TUGAS PENGERJAAN »
Lanjutkan petikan di bawah tentang emiten semen dan kenaikan harga batu bara, mulai tepat setelah kalimat terakhirnya.

##### PETIKAN TEKS #####

Selain tantangan dari permintaan, kenaikan harga batu bara ke level tertinggi juga diperkirakan menekan kinerja emiten semen dari sisi biaya produksi yang berujung pada tekanan pada marjin.
Sebagai bahan bakar pengolahan semen, harga batu bara terus menanjak sejak awal tahun. Mengutip data Bloomberg pada Minggu (12/9/2021), harga batu bara Newcastle di bursa ICE Futures Europe Commodities kontrak teraktif naik 158,60 persen menjadi US$173,65 per ton.
Baca Juga
Kendati demikian, Reza mengingatkan secara riil antara produsen batu bara dan produsen semen tentunya memiliki harga acuan yang sesuai dengan kontrak.
“Jadi biasanya harga sudah ditentukan sesuai kontrak, tidak terpengaruh dengan naik-turun harga yang terjadi harian,” ujar Reza.
Di luar kondisi industri semen yang masih berada di jalur pemulihan, baru-baru ini tampil pendatang baru di lantai bursa yaitu PT Cemindo Gemilang Tbk. (CMNT) yang merupakan produsen semen Merah Putih. CMNT melepas 1,72 miliar saham atau setara dengan 10,04 persen dari modal ditempatkan dan disetor perseroan setelah penawaran umum perdana saham (IPO).

##### CUPLIKAN DATA #####

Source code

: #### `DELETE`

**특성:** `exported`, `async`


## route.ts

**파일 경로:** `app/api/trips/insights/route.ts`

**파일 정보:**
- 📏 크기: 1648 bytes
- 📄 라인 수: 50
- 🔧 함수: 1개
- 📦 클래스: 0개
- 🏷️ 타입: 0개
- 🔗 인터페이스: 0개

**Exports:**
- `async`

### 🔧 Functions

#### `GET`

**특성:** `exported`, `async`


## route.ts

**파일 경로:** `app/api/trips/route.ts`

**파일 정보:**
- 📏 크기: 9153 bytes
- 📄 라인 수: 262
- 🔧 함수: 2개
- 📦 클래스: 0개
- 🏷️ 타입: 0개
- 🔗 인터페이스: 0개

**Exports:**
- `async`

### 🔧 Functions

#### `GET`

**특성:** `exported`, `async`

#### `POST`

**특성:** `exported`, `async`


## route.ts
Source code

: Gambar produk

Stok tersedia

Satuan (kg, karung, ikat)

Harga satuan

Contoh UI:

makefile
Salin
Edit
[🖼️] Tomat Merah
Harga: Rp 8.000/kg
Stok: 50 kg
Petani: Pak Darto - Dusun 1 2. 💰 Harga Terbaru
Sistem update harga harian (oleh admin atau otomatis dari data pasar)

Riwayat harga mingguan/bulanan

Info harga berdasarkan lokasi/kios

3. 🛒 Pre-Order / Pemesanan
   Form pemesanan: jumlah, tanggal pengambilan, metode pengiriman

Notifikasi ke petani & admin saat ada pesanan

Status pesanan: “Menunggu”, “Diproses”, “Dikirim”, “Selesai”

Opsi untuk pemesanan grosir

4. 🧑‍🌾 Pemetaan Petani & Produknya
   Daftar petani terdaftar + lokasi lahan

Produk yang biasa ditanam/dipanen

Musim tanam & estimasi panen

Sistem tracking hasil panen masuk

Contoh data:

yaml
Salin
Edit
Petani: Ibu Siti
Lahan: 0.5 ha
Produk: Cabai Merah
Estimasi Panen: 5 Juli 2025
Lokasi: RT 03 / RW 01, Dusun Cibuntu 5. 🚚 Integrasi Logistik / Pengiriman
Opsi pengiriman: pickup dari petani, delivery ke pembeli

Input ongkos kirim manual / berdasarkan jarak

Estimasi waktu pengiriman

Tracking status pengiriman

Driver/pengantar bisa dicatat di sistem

#####

JAWABAN YANG DIHARAPKAN »
Harga penawaran ditetapkan Rp680 sehingga perseroan mengantongi dana segar senilai Rp1,17 triliun dari aksi korporasi tersebut.
Reza menilai keputusan CMNT melakukan IPO saat kondisi industri belum pulih benar terkait dengan strategi perseroan untuk mendanai belanja modal maupun modal kerja. Dia menilai investor saat ini akan masih fokus mengakumulasi saham semen yang sudah lebih dulu berada di pasar saham seperti PT Semen Indonesia (Persero) Tbk. (SMGR).
“Tapi apabila kinerja CMNT ini sudah terlihat dan valuasinya menarik, bukan tidak mungkin pelaku pasar akan melirik saham CMNT juga,” ujar Reza.
Analis J.P. Morgan Sekuritas Indonesia Henry Wibowo dan Arnanto Januri menambahkan keberadaan CMNT belum akan mengancam emiten semen seperti SMGR maupun INTP.
“Menurut kami, IPO ini akan membawa risiko minimal untuk INTP dan SMGR,” tulis J.P. Morgan.
Adapun hal itu disebabkan oleh valuasi CMNT yang lebih tinggi ketimbang valuasi INTP dan SMGR. Selain itu, kenaikan harga batu bara akan membuat tingkat kompetitif harga menjadi terbatas, khususnya mengingat posisi neraca keuangan CMNT yang lebih lemah dibandingkan INTP dan SMGR.
Sementara itu, INTP dan SMGR masih memiliki kekuatan untuk menyerahkan biaya inflasi kepada konsumennya terutama saat permintaan meningkat pada semester II/2021 ini di masing-masing home market perseroan.
J.P. Morgan tetap memberikan rekomendasi overweight untuk saham INTP dengan target harga Rp15.000 dan SMGR dengan target harga Rp12.000.